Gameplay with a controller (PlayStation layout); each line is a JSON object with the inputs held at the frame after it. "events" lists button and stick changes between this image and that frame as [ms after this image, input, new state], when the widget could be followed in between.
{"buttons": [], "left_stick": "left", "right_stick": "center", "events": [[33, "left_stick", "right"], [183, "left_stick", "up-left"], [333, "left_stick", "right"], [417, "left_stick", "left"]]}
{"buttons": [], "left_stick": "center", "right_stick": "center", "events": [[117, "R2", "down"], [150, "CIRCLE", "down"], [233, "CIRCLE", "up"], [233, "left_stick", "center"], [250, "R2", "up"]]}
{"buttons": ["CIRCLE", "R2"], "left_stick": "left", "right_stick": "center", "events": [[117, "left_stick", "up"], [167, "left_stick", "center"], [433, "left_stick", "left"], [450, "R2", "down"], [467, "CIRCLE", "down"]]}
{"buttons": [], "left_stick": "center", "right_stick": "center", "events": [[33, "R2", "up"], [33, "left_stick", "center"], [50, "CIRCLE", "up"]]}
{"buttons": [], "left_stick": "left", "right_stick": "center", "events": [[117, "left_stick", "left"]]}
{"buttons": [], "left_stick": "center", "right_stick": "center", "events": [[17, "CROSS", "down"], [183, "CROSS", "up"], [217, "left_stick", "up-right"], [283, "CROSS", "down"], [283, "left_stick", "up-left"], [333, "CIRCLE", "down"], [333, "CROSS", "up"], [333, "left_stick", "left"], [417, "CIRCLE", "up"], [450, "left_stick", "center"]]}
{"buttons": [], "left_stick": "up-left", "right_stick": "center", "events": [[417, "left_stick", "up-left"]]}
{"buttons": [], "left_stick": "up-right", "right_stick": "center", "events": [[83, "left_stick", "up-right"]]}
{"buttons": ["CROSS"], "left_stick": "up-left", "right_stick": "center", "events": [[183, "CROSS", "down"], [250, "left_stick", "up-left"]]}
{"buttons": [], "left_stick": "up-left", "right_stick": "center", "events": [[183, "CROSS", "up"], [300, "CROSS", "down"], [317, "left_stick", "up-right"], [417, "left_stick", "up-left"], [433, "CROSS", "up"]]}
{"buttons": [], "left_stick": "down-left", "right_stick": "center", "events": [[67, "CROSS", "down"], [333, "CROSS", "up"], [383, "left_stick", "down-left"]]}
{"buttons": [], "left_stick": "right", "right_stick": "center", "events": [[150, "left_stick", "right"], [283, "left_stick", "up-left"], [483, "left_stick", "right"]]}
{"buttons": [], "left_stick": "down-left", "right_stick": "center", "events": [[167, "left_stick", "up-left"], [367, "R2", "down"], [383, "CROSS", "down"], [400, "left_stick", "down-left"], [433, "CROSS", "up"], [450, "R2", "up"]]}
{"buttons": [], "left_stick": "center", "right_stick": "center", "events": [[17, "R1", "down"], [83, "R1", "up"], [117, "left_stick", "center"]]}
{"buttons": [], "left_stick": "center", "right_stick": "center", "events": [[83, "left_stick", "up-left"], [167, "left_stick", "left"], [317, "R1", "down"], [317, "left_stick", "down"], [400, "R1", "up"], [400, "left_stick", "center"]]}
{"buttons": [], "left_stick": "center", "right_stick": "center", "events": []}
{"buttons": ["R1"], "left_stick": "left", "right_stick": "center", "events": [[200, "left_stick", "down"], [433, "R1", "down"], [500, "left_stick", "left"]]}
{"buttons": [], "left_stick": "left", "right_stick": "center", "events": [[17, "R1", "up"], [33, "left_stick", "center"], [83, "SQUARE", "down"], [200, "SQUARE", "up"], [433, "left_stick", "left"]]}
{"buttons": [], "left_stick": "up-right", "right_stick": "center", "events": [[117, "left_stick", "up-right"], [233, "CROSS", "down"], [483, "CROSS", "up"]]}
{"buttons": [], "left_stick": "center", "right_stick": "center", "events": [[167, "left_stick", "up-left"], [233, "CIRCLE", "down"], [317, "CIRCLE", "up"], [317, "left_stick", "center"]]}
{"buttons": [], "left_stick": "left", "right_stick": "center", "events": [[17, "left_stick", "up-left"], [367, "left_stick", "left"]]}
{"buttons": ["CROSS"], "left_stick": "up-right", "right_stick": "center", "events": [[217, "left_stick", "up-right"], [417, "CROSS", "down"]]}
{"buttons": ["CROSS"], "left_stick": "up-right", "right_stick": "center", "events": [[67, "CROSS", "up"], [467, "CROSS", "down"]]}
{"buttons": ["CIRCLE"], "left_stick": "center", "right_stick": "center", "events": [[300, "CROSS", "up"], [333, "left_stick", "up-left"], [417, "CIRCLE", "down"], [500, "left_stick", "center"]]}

● ● ● ● ● ● ●

- Task item -
Which lines above include the word "CIRCLE"? Return each one.

- Response to the exercise -
{"buttons": [], "left_stick": "center", "right_stick": "center", "events": [[117, "R2", "down"], [150, "CIRCLE", "down"], [233, "CIRCLE", "up"], [233, "left_stick", "center"], [250, "R2", "up"]]}
{"buttons": ["CIRCLE", "R2"], "left_stick": "left", "right_stick": "center", "events": [[117, "left_stick", "up"], [167, "left_stick", "center"], [433, "left_stick", "left"], [450, "R2", "down"], [467, "CIRCLE", "down"]]}
{"buttons": [], "left_stick": "center", "right_stick": "center", "events": [[33, "R2", "up"], [33, "left_stick", "center"], [50, "CIRCLE", "up"]]}
{"buttons": [], "left_stick": "center", "right_stick": "center", "events": [[17, "CROSS", "down"], [183, "CROSS", "up"], [217, "left_stick", "up-right"], [283, "CROSS", "down"], [283, "left_stick", "up-left"], [333, "CIRCLE", "down"], [333, "CROSS", "up"], [333, "left_stick", "left"], [417, "CIRCLE", "up"], [450, "left_stick", "center"]]}
{"buttons": [], "left_stick": "center", "right_stick": "center", "events": [[167, "left_stick", "up-left"], [233, "CIRCLE", "down"], [317, "CIRCLE", "up"], [317, "left_stick", "center"]]}
{"buttons": ["CIRCLE"], "left_stick": "center", "right_stick": "center", "events": [[300, "CROSS", "up"], [333, "left_stick", "up-left"], [417, "CIRCLE", "down"], [500, "left_stick", "center"]]}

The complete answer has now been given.